“I’m only saying, the Jew has to go. I can’t help it if he is broken in the process, I only see one thing: absolute extermination.”
—Adolph Hitler, January 25, 1942
In recent years, my work has taken a biographical turn. Back in 2007, I made a rare foray into trade publishing with Imperfect Presidents, a set of profiles about American heads of state who made mistakes and recovered from them. But that was it until Bridge & Tunnel Boys, which looked at the careers of Billy Joel and Bruce Springsteen, was published last year. Of late I’ve been sketching biographical portraits for a couple of upcoming projects, and so have been on the lookout for such books as useful background reading. Which is how I came across Richard Evans’s Hitler’s People: The Faces of the Third Reich.
It's a choice that’s generated a fair amount of commentary. I was probably asked “A little light reading?” a half-dozen times while walking around with this book. Perhaps that’s unsurprising given not only the title but the fact that it’s a 600-page tome with a dramatic red, white, and black cover. But as someone who usually likes and admires his subjects, I was interested in portrayals of evil. Evans is a commanding portraitist.
Which is interesting, because it’s a role he’s resisted. Evans is the author of a magisterial three-volume history of the Nazi regime, and he—like much recent scholarship on the Third Reich—has moved away from leadership of the regime to focus more on the social, political, and ideological forces that made it possible. But as he notes in his preface, a trove of new material, as well as “the emergence in our own time of a class of unscrupulous populist politicians who do not care whether what they are saying is true, and the massive growth of the internet and social media, have fostered a much more widespread uncertainty about truth, coupled with a disdain for evidence-based arguments and the work of scholars and experts.” And so it is that he has returned to the role of personality in the Age of Trump.
The book is divided into four sections. The first, a 100-page sketch of the Führer himself, synthesizes existing scholarship. It’s followed by some two-dozen sketches of Nazis categorized as “Paladins,” “Enforcers” and “Instruments,” most of whom are men, but this last section is populated by a number of women. (As Evans notes, “The fact that the Third Reich was, at every level, even more male-supremacist than the society that gave rise to it did not mean that men were simply perpetrators and women simply victims.”) Each of the profiles, which run an average of 12-15 pages, traces their subjects’ backgrounds, roles in the regime, and postwar stance to it (when they survived).
Interpretively speaking, Hitler’s People does two things. The first is to challenge tendencies to caricature these figures—Gestapo founder Hermann Göring as a comically preening pseudo-aristocrat, for example, or propagandist Joseph Goebbels as a mindless toady. Evans challenges the common perception of Hitler as a sexless deviant by noting a series of heterosexual relationships in his lifetime and the fact that he regularly socialized with his associates. The second is to emphasize the degree to which most of these people had to exhibit uncommon intelligence and ambition to achieve the positions they did in a highly competitive regime. “Nazism was not the ideology of the uneducated or unsuccessful,” he notes.
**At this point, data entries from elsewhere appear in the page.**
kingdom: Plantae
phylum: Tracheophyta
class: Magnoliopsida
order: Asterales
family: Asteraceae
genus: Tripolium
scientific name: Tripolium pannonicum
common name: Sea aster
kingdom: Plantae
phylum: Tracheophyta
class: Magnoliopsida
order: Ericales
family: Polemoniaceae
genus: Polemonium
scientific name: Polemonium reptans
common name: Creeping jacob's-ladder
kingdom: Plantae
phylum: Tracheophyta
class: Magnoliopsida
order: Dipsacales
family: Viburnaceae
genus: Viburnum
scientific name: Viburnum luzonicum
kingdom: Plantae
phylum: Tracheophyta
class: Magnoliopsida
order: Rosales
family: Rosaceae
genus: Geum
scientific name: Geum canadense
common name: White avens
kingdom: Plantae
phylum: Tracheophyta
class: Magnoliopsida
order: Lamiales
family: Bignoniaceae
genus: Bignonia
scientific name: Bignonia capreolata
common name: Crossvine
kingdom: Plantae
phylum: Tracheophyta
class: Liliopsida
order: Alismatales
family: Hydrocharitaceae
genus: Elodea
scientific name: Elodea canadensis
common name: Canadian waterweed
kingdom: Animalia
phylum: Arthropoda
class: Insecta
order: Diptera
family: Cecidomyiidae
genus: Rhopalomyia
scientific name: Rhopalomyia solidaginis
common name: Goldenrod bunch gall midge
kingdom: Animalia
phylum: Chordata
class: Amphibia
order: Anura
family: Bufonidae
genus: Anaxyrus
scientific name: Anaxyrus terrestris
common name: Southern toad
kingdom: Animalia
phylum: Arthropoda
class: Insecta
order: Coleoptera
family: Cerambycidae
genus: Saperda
Not that he’s an apologist for them. Evans exposes the longtime myth around Nazi architect Albert Speer, who portrayed himself—and was widely accepted as—oblivious to the genocide that surrounded him, which is belied by a recently discovered documentary record that proves he was a conscious and active agent of it. We also get revealing looks at figures like Labour Front leader Robert Ley, hardly known today but a key figure in the machinery of the German government, and General Wilhelm Ritter von Leeb, whose slide into collusion was dispiritingly typical. The collective picture one gets here is a preponderance of figures for whom antisemitism was an opportunistic means of attaining power rather than a deeply avowed hatred, important exceptions like Jules Streicher, editor of the Der Stürmer notwithstanding. But that hardly absolves them.
Evans states at the outset that this book was motivated by rising fascist tendencies in the contemporary West. That’s understandable and legitimate. But the disgusting stream of racist invective that was part of the everyday lexicon of these people is a reminder that Donald Trump’s language and previous behavior, however appalling, is still a very long way from the everyday realities of Germany between 1920 and 1945. “We must annihilate the Jews wherever we come across them, and wherever it’s in any way possible, in order to uphold the whole framework of the Reich,” wrote Hans Frank, for whom such a statement was a factual description of his behavior as head of the General Government of occupied Poland. By all means, we should remain vigilant. But we should also try to maintain a sense of perspective. In that regard, Hitler’s People may be a useful, if grim, instrument.
It is very possible that the relentless framing of Trump and supporters as Nazis/Facists/Hitler devotees may have unintended consequences: a fully mobilized (enraged) Republican base and independent voters who think that Hitler deserves his own special place in Hell and History. There are so many failings in Trump personally and politically and in his misguided supporters that I fail so see why the nuclear option (Hitler references) is necessary. There are better attack strategies. "Basket of deplorables" may have cost Hilary the White House. The furious and condescending scolding of Trump supporters (78 million of them by 2020 count) may put Trump back in the White House.